_PROBLEM_: The task calls for each line of the records below in which the word "controller" appears.

━━━━━━━━━━━━━━━━━━━━

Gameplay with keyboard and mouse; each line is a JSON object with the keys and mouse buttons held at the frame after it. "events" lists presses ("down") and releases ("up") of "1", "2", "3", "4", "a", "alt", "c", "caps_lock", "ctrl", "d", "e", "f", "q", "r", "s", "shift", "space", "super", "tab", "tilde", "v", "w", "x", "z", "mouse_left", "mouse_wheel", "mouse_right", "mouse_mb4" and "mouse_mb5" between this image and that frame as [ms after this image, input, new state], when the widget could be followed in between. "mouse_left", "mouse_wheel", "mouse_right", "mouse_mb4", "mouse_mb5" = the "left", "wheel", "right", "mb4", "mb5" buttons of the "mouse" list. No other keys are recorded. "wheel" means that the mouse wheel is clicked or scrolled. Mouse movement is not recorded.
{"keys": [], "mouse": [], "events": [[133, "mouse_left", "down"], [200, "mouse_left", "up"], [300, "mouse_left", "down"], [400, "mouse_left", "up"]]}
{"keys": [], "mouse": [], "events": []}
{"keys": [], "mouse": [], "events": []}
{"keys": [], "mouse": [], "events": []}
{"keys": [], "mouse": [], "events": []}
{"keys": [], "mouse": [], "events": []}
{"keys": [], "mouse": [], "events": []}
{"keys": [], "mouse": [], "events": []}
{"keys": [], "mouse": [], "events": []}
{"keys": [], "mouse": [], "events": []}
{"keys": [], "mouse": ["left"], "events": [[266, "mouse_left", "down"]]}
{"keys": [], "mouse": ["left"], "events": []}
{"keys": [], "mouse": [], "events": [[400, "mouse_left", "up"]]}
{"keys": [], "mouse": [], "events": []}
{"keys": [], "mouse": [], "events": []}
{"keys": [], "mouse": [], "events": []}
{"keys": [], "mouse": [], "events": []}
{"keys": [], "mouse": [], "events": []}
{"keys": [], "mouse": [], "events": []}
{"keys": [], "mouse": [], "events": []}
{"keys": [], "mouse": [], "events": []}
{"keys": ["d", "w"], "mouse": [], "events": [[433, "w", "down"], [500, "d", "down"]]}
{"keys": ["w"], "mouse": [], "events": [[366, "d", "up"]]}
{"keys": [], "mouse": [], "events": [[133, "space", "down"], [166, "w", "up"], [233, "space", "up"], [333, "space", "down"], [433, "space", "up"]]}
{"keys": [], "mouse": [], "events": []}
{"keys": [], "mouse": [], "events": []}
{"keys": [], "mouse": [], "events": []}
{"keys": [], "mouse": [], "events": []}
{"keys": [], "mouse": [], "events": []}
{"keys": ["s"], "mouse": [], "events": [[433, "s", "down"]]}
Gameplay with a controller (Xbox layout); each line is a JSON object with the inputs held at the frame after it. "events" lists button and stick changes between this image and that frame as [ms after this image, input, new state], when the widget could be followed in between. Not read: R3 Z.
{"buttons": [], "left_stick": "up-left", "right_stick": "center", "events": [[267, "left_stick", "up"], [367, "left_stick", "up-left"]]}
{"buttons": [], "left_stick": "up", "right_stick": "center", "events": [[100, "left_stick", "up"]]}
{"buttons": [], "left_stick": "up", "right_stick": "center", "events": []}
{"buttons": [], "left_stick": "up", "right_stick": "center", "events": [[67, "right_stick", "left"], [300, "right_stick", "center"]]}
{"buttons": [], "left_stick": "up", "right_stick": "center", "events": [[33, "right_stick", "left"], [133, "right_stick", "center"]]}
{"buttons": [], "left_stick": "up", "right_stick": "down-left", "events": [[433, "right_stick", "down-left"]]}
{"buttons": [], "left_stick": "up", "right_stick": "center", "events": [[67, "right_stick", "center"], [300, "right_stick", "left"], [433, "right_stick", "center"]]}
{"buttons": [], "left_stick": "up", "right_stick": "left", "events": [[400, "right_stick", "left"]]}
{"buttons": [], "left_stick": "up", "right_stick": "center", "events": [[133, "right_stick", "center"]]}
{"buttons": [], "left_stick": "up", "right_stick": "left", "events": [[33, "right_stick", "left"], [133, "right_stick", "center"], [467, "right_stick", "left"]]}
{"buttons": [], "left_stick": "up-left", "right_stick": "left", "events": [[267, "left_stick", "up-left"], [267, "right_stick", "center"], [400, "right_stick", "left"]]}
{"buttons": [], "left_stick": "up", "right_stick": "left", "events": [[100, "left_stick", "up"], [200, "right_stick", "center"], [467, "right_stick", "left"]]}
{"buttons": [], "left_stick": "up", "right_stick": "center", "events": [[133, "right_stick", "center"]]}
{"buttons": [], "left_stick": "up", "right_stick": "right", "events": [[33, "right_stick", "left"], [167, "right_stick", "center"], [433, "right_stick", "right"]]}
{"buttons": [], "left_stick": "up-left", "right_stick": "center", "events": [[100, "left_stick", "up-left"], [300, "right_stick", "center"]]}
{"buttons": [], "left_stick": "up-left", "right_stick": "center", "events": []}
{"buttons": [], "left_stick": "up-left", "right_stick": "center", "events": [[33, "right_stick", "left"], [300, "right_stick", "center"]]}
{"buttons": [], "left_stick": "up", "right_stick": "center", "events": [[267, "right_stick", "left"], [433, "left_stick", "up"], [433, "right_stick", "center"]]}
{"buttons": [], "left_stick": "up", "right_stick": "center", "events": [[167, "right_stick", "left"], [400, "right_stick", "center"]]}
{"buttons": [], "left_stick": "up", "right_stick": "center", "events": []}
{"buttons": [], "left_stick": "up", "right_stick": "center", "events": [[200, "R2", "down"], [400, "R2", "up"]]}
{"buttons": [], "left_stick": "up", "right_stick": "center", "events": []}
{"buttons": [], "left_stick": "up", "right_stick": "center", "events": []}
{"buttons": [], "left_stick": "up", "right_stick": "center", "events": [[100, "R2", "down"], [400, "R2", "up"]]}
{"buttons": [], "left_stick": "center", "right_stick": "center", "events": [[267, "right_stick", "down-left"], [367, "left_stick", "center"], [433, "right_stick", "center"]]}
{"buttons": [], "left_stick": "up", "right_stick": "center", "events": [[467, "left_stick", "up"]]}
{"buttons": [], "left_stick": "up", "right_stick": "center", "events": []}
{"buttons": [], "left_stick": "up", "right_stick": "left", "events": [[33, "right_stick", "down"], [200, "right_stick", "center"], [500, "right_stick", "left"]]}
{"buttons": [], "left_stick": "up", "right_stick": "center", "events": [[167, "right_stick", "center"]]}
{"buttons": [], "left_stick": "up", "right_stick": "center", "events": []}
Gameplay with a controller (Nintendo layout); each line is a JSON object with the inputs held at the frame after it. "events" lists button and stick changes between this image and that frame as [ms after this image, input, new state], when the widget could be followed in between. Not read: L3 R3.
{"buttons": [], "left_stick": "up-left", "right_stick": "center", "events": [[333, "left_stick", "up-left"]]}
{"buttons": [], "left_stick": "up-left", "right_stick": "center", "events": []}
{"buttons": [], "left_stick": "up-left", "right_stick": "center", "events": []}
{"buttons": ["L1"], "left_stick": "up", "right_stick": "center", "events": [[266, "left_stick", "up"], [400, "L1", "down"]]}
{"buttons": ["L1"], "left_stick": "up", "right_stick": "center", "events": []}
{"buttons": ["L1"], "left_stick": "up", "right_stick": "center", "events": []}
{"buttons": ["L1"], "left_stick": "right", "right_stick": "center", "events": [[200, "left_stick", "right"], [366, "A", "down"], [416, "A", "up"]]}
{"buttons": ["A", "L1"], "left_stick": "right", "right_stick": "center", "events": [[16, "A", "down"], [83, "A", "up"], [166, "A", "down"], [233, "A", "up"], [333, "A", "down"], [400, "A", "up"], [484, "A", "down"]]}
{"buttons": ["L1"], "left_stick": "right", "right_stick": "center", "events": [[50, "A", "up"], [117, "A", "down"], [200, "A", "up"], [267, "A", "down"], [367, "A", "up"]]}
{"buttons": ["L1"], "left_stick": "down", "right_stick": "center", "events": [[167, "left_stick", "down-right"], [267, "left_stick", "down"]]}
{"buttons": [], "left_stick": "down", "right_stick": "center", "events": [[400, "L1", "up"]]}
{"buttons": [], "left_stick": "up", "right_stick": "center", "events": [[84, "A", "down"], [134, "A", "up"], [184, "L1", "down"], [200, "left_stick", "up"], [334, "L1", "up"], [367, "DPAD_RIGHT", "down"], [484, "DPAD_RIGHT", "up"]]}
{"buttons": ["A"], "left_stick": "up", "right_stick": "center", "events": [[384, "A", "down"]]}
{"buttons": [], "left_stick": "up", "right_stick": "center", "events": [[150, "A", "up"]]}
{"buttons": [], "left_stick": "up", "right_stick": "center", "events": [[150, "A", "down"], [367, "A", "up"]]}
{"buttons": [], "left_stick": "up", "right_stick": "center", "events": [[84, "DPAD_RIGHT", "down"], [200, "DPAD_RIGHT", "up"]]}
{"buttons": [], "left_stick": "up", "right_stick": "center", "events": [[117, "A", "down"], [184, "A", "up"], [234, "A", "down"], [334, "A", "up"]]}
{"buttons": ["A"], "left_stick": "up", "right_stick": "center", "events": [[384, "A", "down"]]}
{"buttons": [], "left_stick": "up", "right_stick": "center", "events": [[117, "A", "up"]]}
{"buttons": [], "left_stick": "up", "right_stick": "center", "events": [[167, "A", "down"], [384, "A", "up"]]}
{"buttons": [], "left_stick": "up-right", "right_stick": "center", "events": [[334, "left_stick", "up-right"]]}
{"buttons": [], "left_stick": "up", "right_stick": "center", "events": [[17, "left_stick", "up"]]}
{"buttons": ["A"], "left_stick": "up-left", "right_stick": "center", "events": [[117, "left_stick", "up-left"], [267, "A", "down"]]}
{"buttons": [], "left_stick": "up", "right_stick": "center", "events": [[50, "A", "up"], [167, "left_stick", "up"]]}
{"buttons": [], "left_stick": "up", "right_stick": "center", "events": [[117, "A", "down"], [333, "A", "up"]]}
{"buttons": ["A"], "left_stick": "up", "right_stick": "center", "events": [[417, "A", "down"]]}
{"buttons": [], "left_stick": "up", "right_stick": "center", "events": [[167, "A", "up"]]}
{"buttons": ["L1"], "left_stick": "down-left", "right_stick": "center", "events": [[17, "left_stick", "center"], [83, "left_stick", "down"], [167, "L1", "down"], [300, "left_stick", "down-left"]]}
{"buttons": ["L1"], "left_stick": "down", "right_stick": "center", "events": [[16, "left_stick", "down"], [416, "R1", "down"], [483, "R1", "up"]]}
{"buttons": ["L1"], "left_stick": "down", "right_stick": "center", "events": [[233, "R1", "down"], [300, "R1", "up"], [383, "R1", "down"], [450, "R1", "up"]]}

━━━━━━━━━━━━━━━━━━━━

_RESPONSE TO THIS EXERCISE_:
Gameplay with a controller (Xbox layout); each line is a JSON object with the inputs held at the frame after it. "events" lists button and stick changes between this image and that frame as [ms after this image, input, new state], when the widget could be followed in between. Not read: R3 Z.
Gameplay with a controller (Nintendo layout); each line is a JSON object with the inputs held at the frame after it. "events" lists button and stick changes between this image and that frame as [ms after this image, input, new state], when the widget could be followed in between. Not read: L3 R3.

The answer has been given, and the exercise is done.